Patrick Industries Inc., a major supplier to the recreational vehicle, manufactured housing and industrial markets, reported the best sales and earnings in its history for the fourth quarter, punctuated by record revenue for its full year.
Net sales for the fourth quarter, ended Dec. 31, increased $40.5 million, or 38.1%, to $146.6 million from $106.1 million in the same quarter of 2012. The increase was primarily attributable to a 43% increase in the company’s revenue from the RV industry, which represented approximately 71% of fourth-quarter sales.
Fourth-quarter net income was $5.0 million, or 47 cents per diluted share, which reflected an effective tax rate of 38%. This compares to net income of $3.2 million, or $0.30 cents per diluted share, in the fourth quarter of 2012, when the company reported an income tax credit of approximately $0.2 million, or 2 cents per diluted share, related to the reversal of the valuation allowance against its deferred tax assets.
Todd Cleveland, president and CEO of Elkhart, Ind.-based Patrick, said, “We are pleased with our fourth-quarter revenue and profitability growth compared to 2012 as we continue to realize the benefits of our strategic and operational initiatives executed in 2012 and 2013 as well as growth in all three of the end markets we serve. Our gross margin in the fourth quarter of 2013 improved over the prior year quarter reflecting the positive contribution of acquisitions, market share gains, and an increase in our RV industry unit content.”
For the 12 months, sales increased $157.5 million or 36.0%, to $594.9 million from $437.4 million in 2012. Revenue from the RV industry, which represented approximately 72% of its 2013 sales, increased by 44%. The company’s RV content per unit increased 28% to $1,338 from $1,048 for 2012.

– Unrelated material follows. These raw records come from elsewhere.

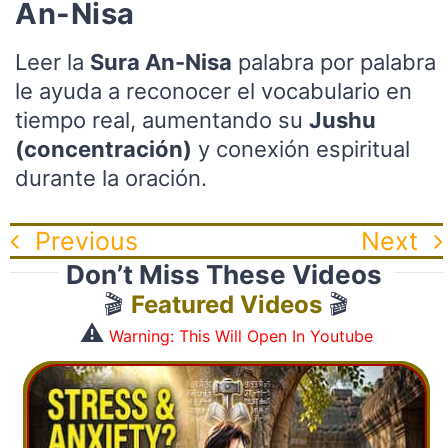
An-Nisa
Leer la
Sura An-Nisa
palabra por palabra
le ayuda a reconocer el vocabulario en
tiempo real, aumentando su
Jushu
(concentración)
y conexión espiritual
durante la oración.
Previous
Next
Don’t Miss These Videos
🎬
Featured Videos
🎬
⚠️
Warning: This Will Open In Youtube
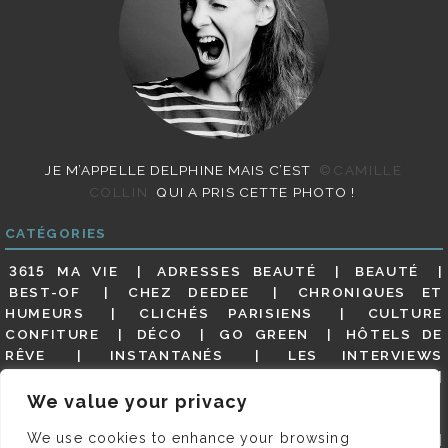
JE M’APPELLE DELPHINE MAIS C’EST
©CAMILLE
COLLIN
QUI A PRIS CETTE PHOTO !
CATÉGORIES
3615 MA VIE
ADRESSES BEAUTÉ
BEAUTÉ
BEST-OF
CHEZ DEEDEE
CHRONIQUES ET
HUMEURS
CLICHÉS PARISIENS
CULTURE
CONFITURE
DÉCO
GO GREEN
HÔTELS DE
RÊVE
INSTANTANÉS
LES INTERVIEWS
PARISIENNES
LIFESTYLE
LOOKS
MATERNITÉ
MES ADRESSES
MODE
NON CLASSÉ
OLDIES
We value your privacy
(BUT GOODIES)
PAR ICI LE MAGOT !
PARIS CITY-
We use cookies to enhance your browsing
GUIDE
PARIS EN PHOTOS
RESTAURANTS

Patrick reported net income of $28.1 million, or $2.64 per diluted share, including a non-cash income tax credit of $6.8 million, or $0.64 per diluted share. Earnings in 2012 were $24 million.
Patrick also noted that on Feb. 13, 2014, the its board authorized an increase in the amount of the company’s common stock that may be acquired under the stock buyback program over the next 12 months to $20.0 million, including approximately $3.9 million available under the previous authorization.

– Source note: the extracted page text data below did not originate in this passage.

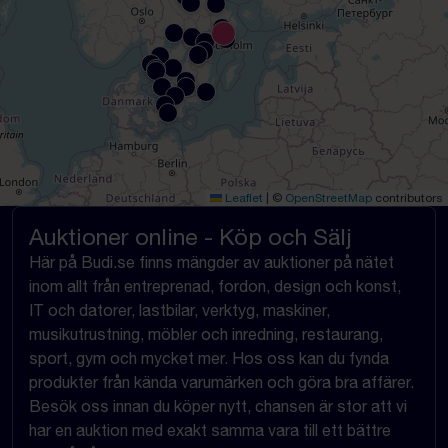
Leaflet
|
©
OpenStreetMap
contributors
Auktioner online - Köp och Sälj
Här på Budi.se finns mängder av auktioner på nätet
inom allt från entreprenad, fordon, design och konst,
IT och datorer, lastbilar, verktyg, maskiner,
musikutrustning, möbler och inredning, restaurang,
sport, gym och mycket mer. Hos oss kan du fynda
produkter från kända varumärken och göra bra affärer.
Besök oss innan du köper nytt, chansen är stor att vi
har en auktion med exakt samma vara till ett bättre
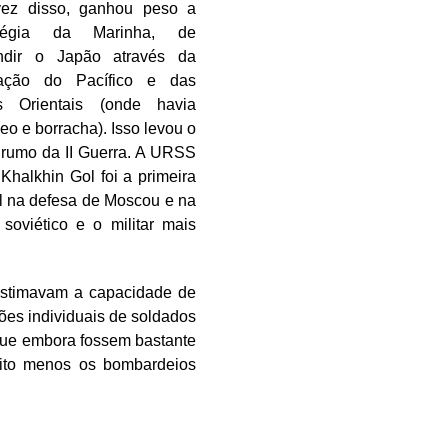
ez disso, ganhou peso a
atégia da Marinha, de
ndir o Japão através da
ação do Pacífico e das
as Orientais (onde havia
leo e borracha). Isso levou o
 rumo da II Guerra. A URSS
halkhin Gol foi a primeira
al na defesa de Moscou e na
soviético e o militar mais
estimavam a capacidade de
ões individuais de soldados
 que embora fossem bastante
uito menos os bombardeios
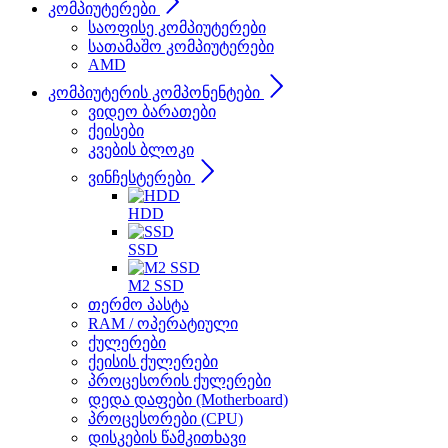
კომპიუტერები
საოფისე კომპიუტერები
სათამაშო კომპიუტერები
AMD
კომპიუტერის კომპონენტები
ვიდეო ბარათები
ქეისები
კვების ბლოკი
ვინჩესტერები
HDD
SSD
M2 SSD
თერმო პასტა
RAM / ოპერატიული
ქულერები
ქეისის ქულერები
პროცესორის ქულერები
დედა დაფები (Motherboard)
პროცესორები (CPU)
დისკების წამკითხავი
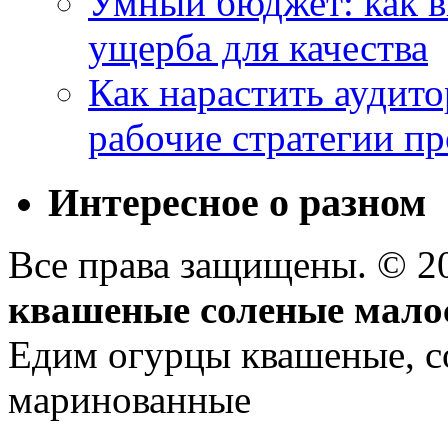
Умный бюджет: как в
ущерба для качества
Как нарастить аудито
рабочие стратегии п
Интересное о разном
Все права защищены. © 
квашеные соленые мало
Едим огурцы квашеные, с
маринованные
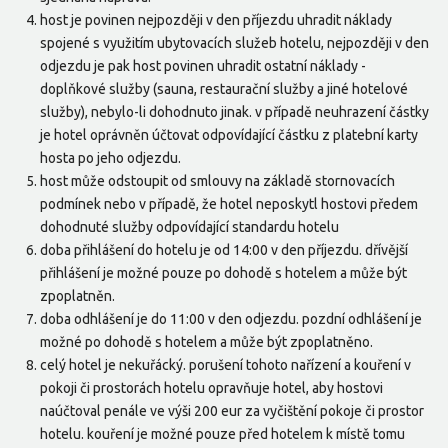
host je povinen nejpozději v den příjezdu uhradit náklady
spojené s využitím ubytovacích služeb hotelu, nejpozději v den
odjezdu je pak host povinen uhradit ostatní náklady -
doplňkové služby (sauna, restaurační služby a jiné hotelové
služby), nebylo-li dohodnuto jinak. v případě neuhrazení částky
je hotel oprávněn účtovat odpovídající částku z platební karty
hosta po jeho odjezdu.
host může odstoupit od smlouvy na základě stornovacích
podmínek nebo v případě, že hotel neposkytl hostovi předem
dohodnuté služby odpovídající standardu hotelu
doba přihlášení do hotelu je od 14:00 v den příjezdu. dřívější
přihlášení je možné pouze po dohodě s hotelem a může být
zpoplatněn.
doba odhlášení je do 11:00 v den odjezdu. pozdní odhlášení je
možné po dohodě s hotelem a může být zpoplatněno.
celý hotel je nekuřácký. porušení tohoto nařízení a kouření v
pokoji či prostorách hotelu opravňuje hotel, aby hostovi
naúčtoval penále ve výši 200 eur za vyčištění pokoje či prostor
hotelu. kouření je možné pouze před hotelem k místě tomu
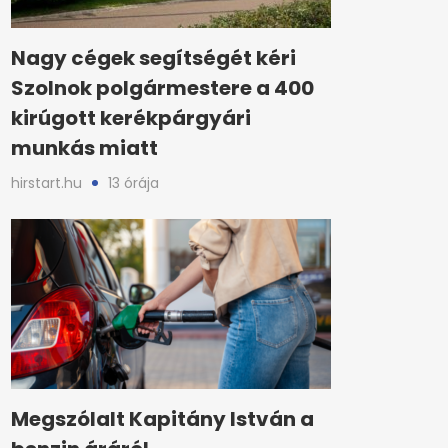
Nagy cégek segítségét kéri
Szolnok polgármestere a 400
kirúgott kerékpárgyári
munkás miatt
hirstart.hu
13 órája
Megszólalt Kapitány István a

“We continue to be energized by our full year 2013 performance which is a reflection of our team’s efforts to execute on a number of strategic and operational initiatives,” said Cleveland. “In 2013, as part of our overall strategic plan, we invested approximately $16.5 million in the acquisitions of Frontline Mfg., Inc., Premier Concepts, Inc. and West Side Furniture, which expanded the depth and breadth of our product lines and capabilities, both in our core markets and in related markets. These three acquisitions had annualized revenues of approximately $42 million, of which approximately $12 million was included in our full year 2013 operating results.”